▶ [Job 1]:
Convert the listing, from its first line up to and including the line containing "genus: Epiphragma", into a JSON list of strings with one string per line and blank lines omitted.

▶ [Selection]:
------------------------------------
Have yet to see Clones. Woe is me.
I awoke to a wonderful thing this weekend. Boredom. I had to find things to do to amuse myself. Of course, that always leads to over-thinking... Joy. Brain go away.
I had plans for Friday and Saturday that went up in smoke, due to events beyond my control. Instead I spent extra time playing ClanLord. It gave me a headache, so I went for a nice long drive in my crappy old car. Driving is my escape...my freedom...my exodus from reality...my way to shut up my mind for a while...I crank the radio and whatever song comes up next, I sing along as loudly as possible without hurting myself...bliss.
I am a musician. Not a great musician, but one born with the talent. Where I grew up, the expression used to describe people born with the talent is, 'Gots da music in dem'. I gots the music in me. It's difficult to describe to someone that doesn't. Most people have natural rhythm and can follow a beat. Most people can hear a song and follow the notes in their head. Beyond the normal ability of the general masses, there are people that not only hear what is being sung but know instinctively what is to come in the music. Beyond the melody, harmony and everything obvious, some people know the music at the core of their being, the way it flows, changes, sounds, moves... it all makes sense. Great mathematicians follow the twisting course of logic through a complicated proof and it makes sense, they are born with that; a comparison of sorts. Mathematics flows, so does music. Some people are born with the talent of music, they can read it like a book. I am one of them.
When I hear music, it makes sense to me. The changes, the movements, the pitch, the tempo... all of it. It's a language of its own. Of all the beautiful things in the world, to me, music is the most wonderful. One experience that haunts me is an evening that I heard a local choir (the most famous in our area, and IMHO the undisputed best in the area) perform 'O Holy Night', a christmas traditional. Nothing has topped that. I can still feel the music inside me, when thinking of that experience, and it was close to 15 years ago. Awe. Power. Strength. Balance. Perfection. Too many things to describe the sense it gives me, even to this day.
I knew one of the choir members very well, he was one of my early mentors, one of my early guides in the musical road I walked in my teen years. He's dead and gone now. Killed by a fool, stabbed and left to die alone. But I'm not bitter. I was left with a feeling of incompleteness after he was gone. There were issues before the time he died, but my training with him was not finished. It ended with his death. His memory haunts me when I hear the song as much as that awesome performance does. And I learned to train myself. 'Now I am the master.' It sounds like something out of Star Wars... So long Obi-Wan, so long Yoda, Luke is on his own. /end tangent.
That choir is large, professional and very old. The church choir my mother directs, is extremely talented and has relative fame in our area for being a small group that doesn't get together very often. The talent runs strong within you Luke. Both parents are in the choir. They and two others have been the core for as long as it has existed. They do 'O Holy Night' in such a way that it brings me to tears. I get weak in the knees, it is so done so well. Very different experiences listening to the two. The first group with the many members and strength in each section comes close to perfection in the harmony they create, whereas the smaller church group blows me away with the raw emotion invoked by listening to the song. Both perform it magically, but produce such a different experience. Like listening to Bing Crosby and then someone else do White Christmas. Two very different experiences.
------------------------------------
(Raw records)

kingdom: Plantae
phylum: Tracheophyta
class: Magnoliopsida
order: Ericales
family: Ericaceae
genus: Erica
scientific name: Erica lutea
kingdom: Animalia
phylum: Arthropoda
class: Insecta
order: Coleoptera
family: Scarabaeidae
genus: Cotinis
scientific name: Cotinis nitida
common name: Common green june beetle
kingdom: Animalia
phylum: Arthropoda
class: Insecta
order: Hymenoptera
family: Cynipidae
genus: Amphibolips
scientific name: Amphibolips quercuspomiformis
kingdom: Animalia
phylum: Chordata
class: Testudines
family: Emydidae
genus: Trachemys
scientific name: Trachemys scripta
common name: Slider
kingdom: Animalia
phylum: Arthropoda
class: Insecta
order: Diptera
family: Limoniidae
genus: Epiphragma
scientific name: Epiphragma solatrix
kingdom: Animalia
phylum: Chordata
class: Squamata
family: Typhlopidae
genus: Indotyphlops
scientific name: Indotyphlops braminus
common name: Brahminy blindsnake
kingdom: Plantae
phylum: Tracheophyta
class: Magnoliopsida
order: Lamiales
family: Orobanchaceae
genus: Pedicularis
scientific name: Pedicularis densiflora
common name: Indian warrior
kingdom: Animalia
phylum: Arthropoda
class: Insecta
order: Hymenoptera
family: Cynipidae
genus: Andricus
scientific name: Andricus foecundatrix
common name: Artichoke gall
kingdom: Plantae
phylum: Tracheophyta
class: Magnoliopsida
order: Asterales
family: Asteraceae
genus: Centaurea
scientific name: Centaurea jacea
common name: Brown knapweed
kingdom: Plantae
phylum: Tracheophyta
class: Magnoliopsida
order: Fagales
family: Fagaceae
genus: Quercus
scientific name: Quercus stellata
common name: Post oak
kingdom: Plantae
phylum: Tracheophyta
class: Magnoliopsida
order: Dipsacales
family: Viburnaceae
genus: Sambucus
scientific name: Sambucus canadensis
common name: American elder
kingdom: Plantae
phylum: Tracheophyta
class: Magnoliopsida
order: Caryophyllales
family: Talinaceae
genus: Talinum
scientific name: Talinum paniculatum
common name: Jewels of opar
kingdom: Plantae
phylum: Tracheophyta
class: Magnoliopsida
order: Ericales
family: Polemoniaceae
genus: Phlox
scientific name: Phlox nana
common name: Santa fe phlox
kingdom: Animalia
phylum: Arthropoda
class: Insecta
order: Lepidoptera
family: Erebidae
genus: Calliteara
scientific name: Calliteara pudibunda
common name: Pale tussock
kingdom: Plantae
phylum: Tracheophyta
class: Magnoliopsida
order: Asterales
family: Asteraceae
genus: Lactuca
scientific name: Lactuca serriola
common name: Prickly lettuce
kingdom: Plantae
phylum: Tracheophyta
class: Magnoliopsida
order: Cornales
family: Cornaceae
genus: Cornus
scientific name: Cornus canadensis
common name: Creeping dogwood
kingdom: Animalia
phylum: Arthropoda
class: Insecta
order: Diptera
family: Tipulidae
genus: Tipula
------------------------------------
▶ [Job 2]:
In the blog post, what song does the writer describe hearing the local choir perform in an experience that nothing has topped?

▶ [Correct output 1]:
[
  "kingdom: Plantae",
  "phylum: Tracheophyta",
  "class: Magnoliopsida",
  "order: Ericales",
  "family: Ericaceae",
  "genus: Erica",
  "scientific name: Erica lutea",
  "kingdom: Animalia",
  "phylum: Arthropoda",
  "class: Insecta",
  "order: Coleoptera",
  "family: Scarabaeidae",
  "genus: Cotinis",
  "scientific name: Cotinis nitida",
  "common name: Common green june beetle",
  "kingdom: Animalia",
  "phylum: Arthropoda",
  "class: Insecta",
  "order: Hymenoptera",
  "family: Cynipidae",
  "genus: Amphibolips",
  "scientific name: Amphibolips quercuspomiformis",
  "kingdom: Animalia",
  "phylum: Chordata",
  "class: Testudines",
  "family: Emydidae",
  "genus: Trachemys",
  "scientific name: Trachemys scripta",
  "common name: Slider",
  "kingdom: Animalia",
  "phylum: Arthropoda",
  "class: Insecta",
  "order: Diptera",
  "family: Limoniidae",
  "genus: Epiphragma"
]

▶ [Correct output 2]:
'O Holy Night', a Christmas traditional.